What the task asks: The answer consists of one number: how many lines of the data below include the string "дверками".

Input data:

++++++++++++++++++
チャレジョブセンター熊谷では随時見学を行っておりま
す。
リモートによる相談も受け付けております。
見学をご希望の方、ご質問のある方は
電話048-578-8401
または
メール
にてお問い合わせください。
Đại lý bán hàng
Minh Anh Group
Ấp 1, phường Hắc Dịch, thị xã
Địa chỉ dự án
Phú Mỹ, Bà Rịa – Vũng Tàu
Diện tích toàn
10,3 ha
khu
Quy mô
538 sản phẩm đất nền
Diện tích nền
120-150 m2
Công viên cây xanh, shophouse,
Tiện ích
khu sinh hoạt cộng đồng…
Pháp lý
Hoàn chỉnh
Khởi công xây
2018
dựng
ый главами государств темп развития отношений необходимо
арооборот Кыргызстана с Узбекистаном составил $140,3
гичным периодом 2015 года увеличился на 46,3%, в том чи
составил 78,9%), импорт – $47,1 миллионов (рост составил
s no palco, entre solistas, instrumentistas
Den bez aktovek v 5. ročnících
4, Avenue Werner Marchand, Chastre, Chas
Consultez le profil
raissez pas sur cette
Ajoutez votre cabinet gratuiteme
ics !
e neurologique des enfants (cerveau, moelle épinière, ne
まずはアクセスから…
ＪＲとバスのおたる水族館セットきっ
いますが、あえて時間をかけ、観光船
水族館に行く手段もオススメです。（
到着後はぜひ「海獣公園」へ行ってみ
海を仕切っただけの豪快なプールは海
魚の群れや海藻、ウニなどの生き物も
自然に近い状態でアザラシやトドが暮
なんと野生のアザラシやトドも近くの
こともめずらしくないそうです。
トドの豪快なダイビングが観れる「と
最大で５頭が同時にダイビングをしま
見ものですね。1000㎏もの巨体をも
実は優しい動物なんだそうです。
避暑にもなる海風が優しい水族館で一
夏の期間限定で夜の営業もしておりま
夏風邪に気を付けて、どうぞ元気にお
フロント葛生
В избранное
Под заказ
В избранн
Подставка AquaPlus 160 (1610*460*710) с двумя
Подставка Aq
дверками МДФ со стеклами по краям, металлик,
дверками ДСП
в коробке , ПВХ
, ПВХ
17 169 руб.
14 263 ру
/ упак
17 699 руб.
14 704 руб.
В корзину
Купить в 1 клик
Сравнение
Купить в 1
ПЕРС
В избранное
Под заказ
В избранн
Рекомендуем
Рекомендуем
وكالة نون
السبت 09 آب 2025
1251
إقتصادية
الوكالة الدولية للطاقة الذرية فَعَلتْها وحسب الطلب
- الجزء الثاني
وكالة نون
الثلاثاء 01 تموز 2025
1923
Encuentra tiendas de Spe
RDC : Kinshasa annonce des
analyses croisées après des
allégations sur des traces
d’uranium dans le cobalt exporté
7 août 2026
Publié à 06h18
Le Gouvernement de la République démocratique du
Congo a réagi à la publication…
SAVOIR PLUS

The completed task: 2